**Text provided**:
┏━━
Badiou discovers and admits as much, and this is because he cannot but be involved with the dialectic. If we are to escape from the ever-presence of conventional gestures put to work for the dogma of ontology (religion), we must be talking about the bare Being in the world and not some special universal situation of ontological unity (cosmology of reality).

Further, we should not miss Badiou’s complicity with a Zizekian notion: Love is Evil. The whole dialectical appearance in history cannot contribute to a pinning down of its own irony. Hegel can never be underestimated and the motion involved that he describes will always yield the moment of contradiction wherein we must investigate (what I call ‘contradiction of non-contradiction’, and what Adorno notices as well). The method that would place a centrally stable conscious entity through which all things retain an ethical universal validity as well as veracity, will always miss the oscillation of ethical terms; i.e. what is evil should always qualify to ‘evilness’ under a strict objective logical application, and what is good likewise; essential categories must exist within a humanly identifiable matrix of meaning such that good and evil may retain means to be known as such; evil cannot be good, nor good evil, except as ethically justified, again, within a scheme that denies its own foundational terms. So it is not difficult to want to find a term that could avoid these ethical mandates yet while retaining the ideal whereby good and evil could be justified.

Hence we find the the foundational feature of everything that must ‘be’, could be called ‘love’, and at that, upheld within its own dialectically ironic theme that defies the perpetual want of philosophy to reify its ontologically real (and discursively argumentative) structures.
┗━━
Stored items from a collection:
┏━━
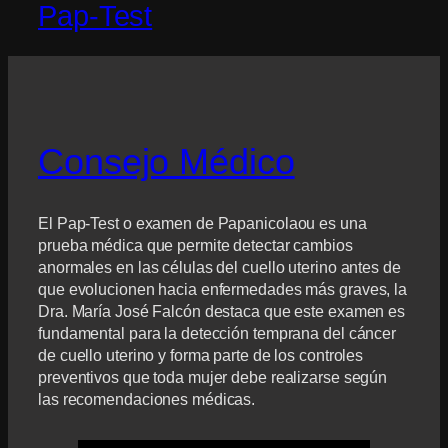
Pap-Test
Consejo Médico
El Pap-Test o examen de Papanicolaou es una
prueba médica que permite detectar cambios
anormales en las células del cuello uterino antes de
que evolucionen hacia enfermedades más graves, la
Dra. María José Falcón destaca que este examen es
fundamental para la detección temprana del cáncer
de cuello uterino y forma parte de los controles
preventivos que toda mujer debe realizarse según
las recomendaciones médicas.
┗━━
**To do**:
• a. Copy word for word the portion of the passage about Badiou from "Badiou discovers and" up to and including "(cosmology of reality).".
• b. In the passage about Badiou, what does the author call the moment of contradiction that Hegel's described motion will always yield?
• c. Decide whether each statement agrees with the passage about Badiou, answering yes or no and quoting the words that settle it: (i) Hegel should never be underestimated. (ii) Good may be evil even without ethical justification. (iii) The foundational feature of everything that must "be" could be called "love."

**Answers for this exercise**:
• a.
Badiou discovers and admits as much, and this is because he cannot but be involved with the dialectic. If we are to escape from the ever-presence of conventional gestures put to work for the dogma of ontology (religion), we must be talking about the bare Being in the world and not some special universal situation of ontological unity (cosmology of reality).

• b. The author calls it the "contradiction of non-contradiction."

• c.
(i) Yes: "Hegel can never be underestimated"
(ii) No: "evil cannot be good, nor good evil, except as ethically justified"
(iii) Yes: "the foundational feature of everything that must ‘be’, could be called ‘love’"